Pendant nos longues années de collaboration, il ne ménageait ni son temps, ni son énergie pour être toujours sur le chantier du complexe universitaire de Kabala, malgré le poids de l’âge et une santé fragile. Il veillait personnellement sur l’avancement des travaux et donnait les directives nécessaires lorsqu’il constatait des manquements.

Pour le Président Drissa DIAKITE, le complexe universitaire de Kabala était un projet futuriste dont il tenait à la réalisation de toutes les composantes. Ainsi, aux funérailles de notre regretté Ismaël DIALLO, Directeur du Cabinet CADAU, maître d’œuvre de Kabala, le 25 novembre 2018, il interpella les autorités sur l’urgence de réaliser, dans les meilleurs délais, la « route du savoir » devant relier la route de l’aéroport à l’université de Kabala, afin d’abréger les souffrances des étudiants et des populations sur l’axe Kalaban Coro- Kabala.

Même après avoir fait valoir ses droits à la retraite, il continuait à servir son pays. Sa conscience professionnelle, son honnêteté, sa rigueur et sa connaissance des dossiers ont conduit les responsables du département chargé de l’enseignement supérieur, à solliciter ses services, après son départ à la retraite, pour appuyer, en tant que personne ressource, la nouvelle Commission chargée du suivi des travaux de la phase II des infrastructures à Kabala, don de la République Populaire de Chine.    

 Tel fût cet homme à la plume féconde, qui était un fervent adepte des belles lettres, qui maniait si admirablement la langue de Molière et qui nous a quittés pour toujours le vendredi dernier, premier jour du mois de juillet de l’an 2022.

Pour honorer sa mémoire, il nous semble important de réaliser la route du savoir et aussi de baptiser le complexe universitaire de Kabala au nom du Pr. Drissa DIAKITE, pour que les générations présentes et futures sachent que ce fût l’œuvre de ce grand patriote, ce visionnaire qui était en avance sur son temps.
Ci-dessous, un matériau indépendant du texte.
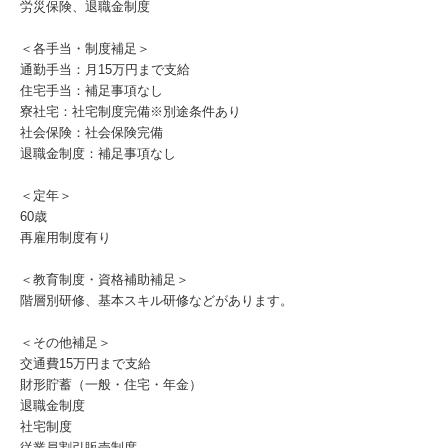
労災保険、退職金制度
＜各手当・制度補足＞
通勤手当：月15万円まで支給
住宅手当：補足事項なし
寮社宅：社宅制度完備※別途条件あり
社会保険：社会保険完備
退職金制度：補足事項なし
＜定年＞
60歳
再雇用制度有り
＜教育制度・資格補助補足＞
階層別研修、基本スキル研修などがあります。
＜その他補足＞
交通費15万円まで支給
財形貯蓄（一般・住宅・年金）
退職金制度
社宅制度
従業員割引販売制度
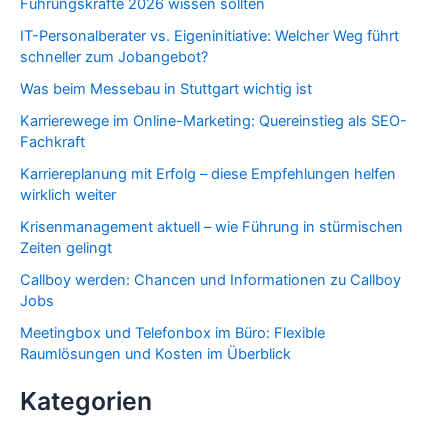
Führungskräfte 2026 wissen sollten
IT-Personalberater vs. Eigeninitiative: Welcher Weg führt
schneller zum Jobangebot?
Was beim Messebau in Stuttgart wichtig ist
Karrierewege im Online-Marketing: Quereinstieg als SEO-
Fachkraft
Karriereplanung mit Erfolg – diese Empfehlungen helfen
wirklich weiter
Krisenmanagement aktuell – wie Führung in stürmischen
Zeiten gelingt
Callboy werden: Chancen und Informationen zu Callboy
Jobs
Meetingbox und Telefonbox im Büro: Flexible
Raumlösungen und Kosten im Überblick
Kategorien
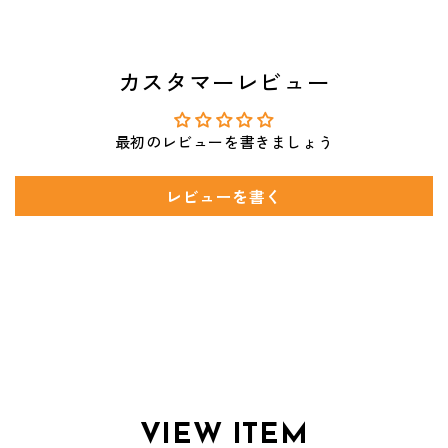
カスタマーレビュー
最初のレビューを書きましょう
レビューを書く
VIEW ITEM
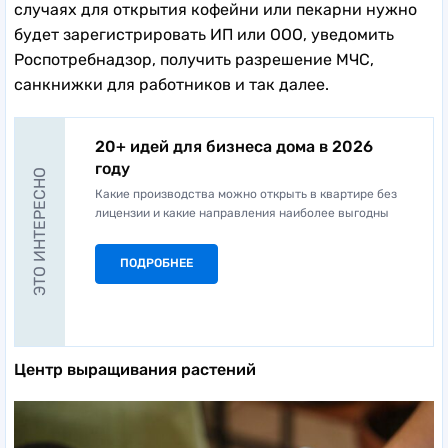
случаях для открытия кофейни или пекарни нужно
будет зарегистрировать ИП или ООО, уведомить
Роспотребнадзор, получить разрешение МЧС,
санкнижки для работников и так далее.
20+ идей для бизнеса дома в 2026
году
ЭТО ИНТЕРЕСНО
Какие производства можно открыть в квартире без
лицензии и какие направления наиболее выгодны
ПОДРОБНЕЕ
Центр выращивания растений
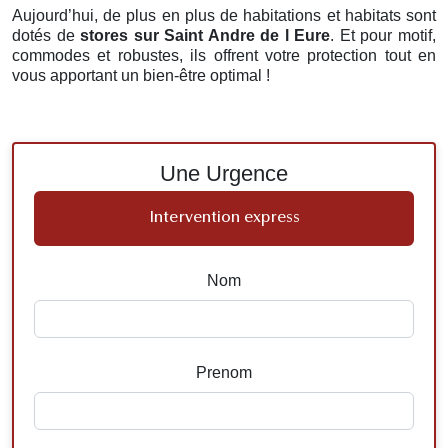
Aujourd’hui, de plus en plus de habitations et habitats sont
dotés de
stores
sur Saint Andre de l Eure
. Et pour motif,
commodes et robustes, ils offrent votre protection tout en
vous apportant un bien-être optimal !
Une Urgence
Intervention express
Nom
Prenom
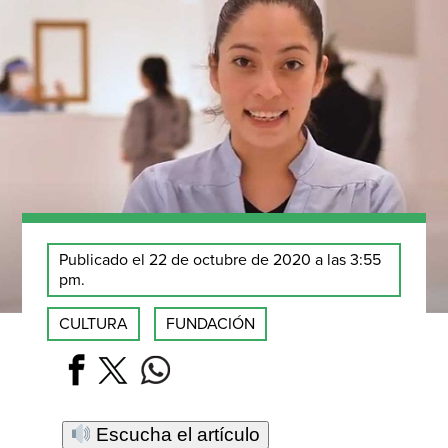
Publicado el 22 de octubre de 2020 a las 3:55
pm.
CULTURA
FUNDACIÓN
Escucha el artículo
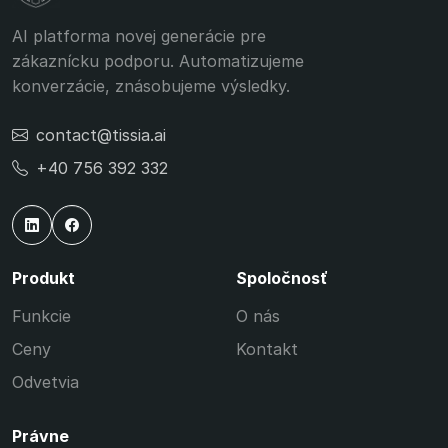
AI platforma novej generácie pre
zákaznícku podporu. Automatizujeme
konverzácie, znásobujeme výsledky.
contact@tissia.ai
+40 756 392 332
Produkt
Spoločnosť
Funkcie
O nás
Ceny
Kontakt
Odvetvia
Právne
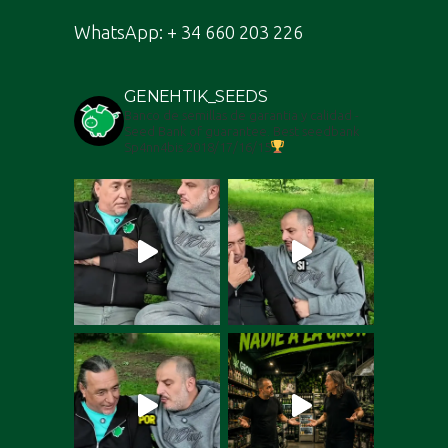
WhatsApp: + 34 660 203 226
GENEHTIK_SEEDS
Banco de semillas de garantia y calidad -
Seed Bank of guarantee. Best seedbank
Sp4nn4bis 2018/17/16/15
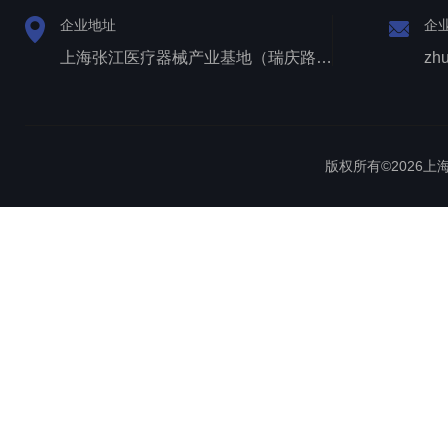
企业地址
企
上海张江医疗器械产业基地（瑞庆路528号）
zh
版权所有©2026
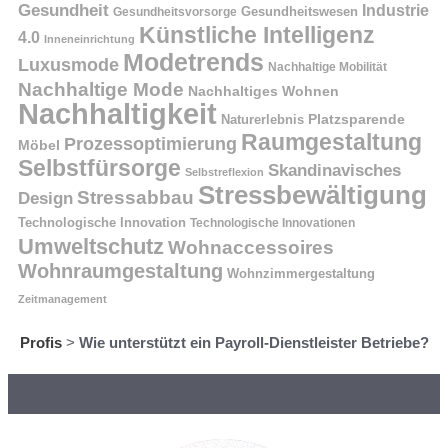
Gesundheit
Industrie
Gesundheitswesen
Gesundheitsvorsorge
Künstliche Intelligenz
4.0
Inneneinrichtung
Modetrends
Luxusmode
Nachhaltige Mobilität
Nachhaltige Mode
Nachhaltiges Wohnen
Nachhaltigkeit
Naturerlebnis
Platzsparende
Raumgestaltung
Prozessoptimierung
Möbel
Selbstfürsorge
Skandinavisches
Selbstreflexion
Stressbewältigung
Stressabbau
Design
Technologische Innovation
Technologische Innovationen
Umweltschutz
Wohnaccessoires
Wohnraumgestaltung
Wohnzimmergestaltung
Zeitmanagement
Profis
>
Wie unterstützt ein Payroll-Dienstleister Betriebe?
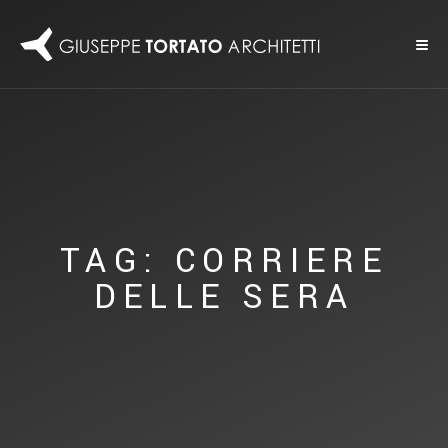
TAG: CORRIERE
DELLE SERA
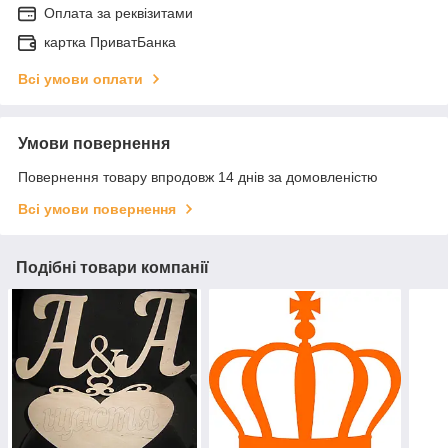
Оплата за реквізитами
картка ПриватБанка
Всі умови оплати
Умови повернення
Повернення товару впродовж 14 днів за домовленістю
Всі умови повернення
Подібні товари компанії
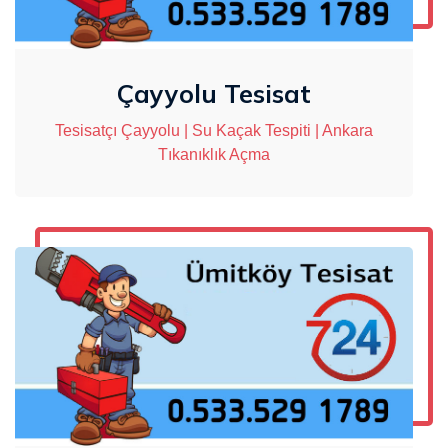
Çayyolu Tesisat
Tesisatçı Çayyolu | Su Kaçak Tespiti | Ankara
Tıkanıklık Açma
A sa famille, à ses collègues, à l’ensemble de la communauté universitaire, à la Mission chinoise au Mali, je présente au nom de la Commission interministérielle de suivi des travaux de construction de la cité universitaire de Kabala et en mon nom propre, nos condoléances les plus émues.

Adieu Président, dors en paix dans le Paradis éternel.